# Example of working with GHCN data from Romania

[Global historcal climate network](http://www.ncdc.noaa.gov/ghcnm/) weather station data from Romania.

N.B. Parts of this work will only function with Pandas version > 0.19.0

In [None]:
# Load some libraries
import os
import numpy as np
import pandas as pd
import matplotlib
import matplotlib.pyplot as plt
from tqdm import *

matplotlib.style.use('ggplot')
%matplotlib inline

## Step 1: data preperation

From our Station Data files we need to create:
* one single data structure
* Date indexed data (with only one index for all the datasets)
* Station names as column identifiers

We will use the [Pandas library](http://pandas.pydata.org/pandas-docs/stable/index.html), as it is perfectly suited to our task. We have read it in above with the alias **pd**.

Before we try and read all the data, let's test a procedure with one single station file.

In [None]:
# Read a station data file with Pandas
test_data = pd.read_csv("Data/station_data/BUM00015502_VIDIN_BU_.csv")
test_data.head()

Looks good, but the Dates should be an index, not a column, and they should also be a date object, not a simple integer (we get much more functionality that way).

In [None]:
# Make a list of datetime values out of the integer dates using a list comprehension technique
dates = []
for date in test_data['DATE']:
    dates.append(pd.datetime.strptime(str(date),"%Y%m%d"))
# The above could have been done more effectivley using list comprehension

# Next set the new list as an index, and remove the old column from the dataset
test_data.index = dates
test_data = test_data.drop(['DATE','PRCP'], axis=1)

test_data.head()

Great! We can plot a simple preview of the data to make sure it looks good.

In [None]:
test_data.plot()

The preview plot is messy as our data are not contiguous, but as a quick-check, it seems like everything is more-or-less fine.

So, reading a single file is easy, and straightforward. But we want to do some exploratory analysis on multiple station measurements. For this we will need to read all the station data together into a consistent data object. 

In [None]:
# Make a small tools (functions) to help with the work

def station_name(fname):
    """Return the station ID from a path/filename.csv string"""
    tmp = fname.split('/')[-1]
    return tmp.split('_')[0]

In [None]:
# If we were on a Mac or Linux system, we could get the file list via a bash command
flist = !ls Data/station_data/*.csv

In [None]:
# But this will break on windows. To make our code cross-platform we use a python
# library to find all the files instead. This is much better than hard-coding the files!

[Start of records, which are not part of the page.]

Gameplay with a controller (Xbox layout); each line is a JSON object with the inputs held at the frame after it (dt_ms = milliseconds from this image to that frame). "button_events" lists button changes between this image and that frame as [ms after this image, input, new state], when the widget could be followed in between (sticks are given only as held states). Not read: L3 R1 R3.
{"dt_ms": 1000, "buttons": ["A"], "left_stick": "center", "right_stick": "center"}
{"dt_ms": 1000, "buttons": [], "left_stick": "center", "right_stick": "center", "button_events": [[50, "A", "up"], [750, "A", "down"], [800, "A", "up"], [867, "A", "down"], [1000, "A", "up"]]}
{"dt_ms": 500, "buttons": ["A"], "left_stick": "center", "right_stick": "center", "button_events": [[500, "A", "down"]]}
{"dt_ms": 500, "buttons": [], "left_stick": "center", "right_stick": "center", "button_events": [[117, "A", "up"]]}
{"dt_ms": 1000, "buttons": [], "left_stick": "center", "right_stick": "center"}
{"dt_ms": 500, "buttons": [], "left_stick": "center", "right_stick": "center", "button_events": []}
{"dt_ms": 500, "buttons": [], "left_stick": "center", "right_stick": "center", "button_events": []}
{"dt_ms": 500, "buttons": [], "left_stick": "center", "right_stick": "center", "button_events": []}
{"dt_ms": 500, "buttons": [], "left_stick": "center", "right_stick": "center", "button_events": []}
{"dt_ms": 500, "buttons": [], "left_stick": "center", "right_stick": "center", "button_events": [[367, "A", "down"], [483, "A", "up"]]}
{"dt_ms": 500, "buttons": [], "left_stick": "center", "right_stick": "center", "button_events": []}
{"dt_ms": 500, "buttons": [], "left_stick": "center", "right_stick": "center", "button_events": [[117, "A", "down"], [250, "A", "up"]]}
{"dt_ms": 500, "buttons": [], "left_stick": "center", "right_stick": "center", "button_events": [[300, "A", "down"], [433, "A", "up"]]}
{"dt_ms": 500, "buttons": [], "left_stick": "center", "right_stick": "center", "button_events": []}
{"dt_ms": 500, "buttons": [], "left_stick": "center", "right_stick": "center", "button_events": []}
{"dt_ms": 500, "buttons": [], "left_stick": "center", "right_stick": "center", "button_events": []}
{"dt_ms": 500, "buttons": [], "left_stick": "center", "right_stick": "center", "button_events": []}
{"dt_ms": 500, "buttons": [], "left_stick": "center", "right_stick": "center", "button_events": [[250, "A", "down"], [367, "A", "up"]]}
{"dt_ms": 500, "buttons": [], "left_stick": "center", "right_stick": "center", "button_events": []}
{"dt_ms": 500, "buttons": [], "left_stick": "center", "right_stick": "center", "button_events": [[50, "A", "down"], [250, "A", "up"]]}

frames = [] # an empty list to hold each data object as it is loaded

mypath = 'Data/station_data/'          # Set path to data
for item in tqdm(os.listdir(mypath)):        # Find all files in that path and loop over them
    if '.csv' in item:                 # If the file is a csv type do something...
        fname = ''.join([mypath,item])
        station = station_name(fname)
        #print('\rReading data from station', station, end='')
        tmp = pd.read_csv(fname)
        dates = [pd.datetime.strptime(str(date),"%Y%m%d") for date in tmp['DATE']]
        tmp.index = dates
        tmp = tmp.drop(['DATE','PRCP'], axis=1) # get rid of date and precipitation columns
        tmp.columns = [station]     # Re-name TAVG to be the station name
        frames.append(tmp)
#print('\rDone reading data.')
print("{0} GHCN files read".format(len(frames)))

In [None]:
df = pd.concat(frames)  # Join all the seperate data together into one object

## Step 2: Cleaning the dataset for analysis

Now we have created a dataframe **df** holding all the station data with one coherant time index.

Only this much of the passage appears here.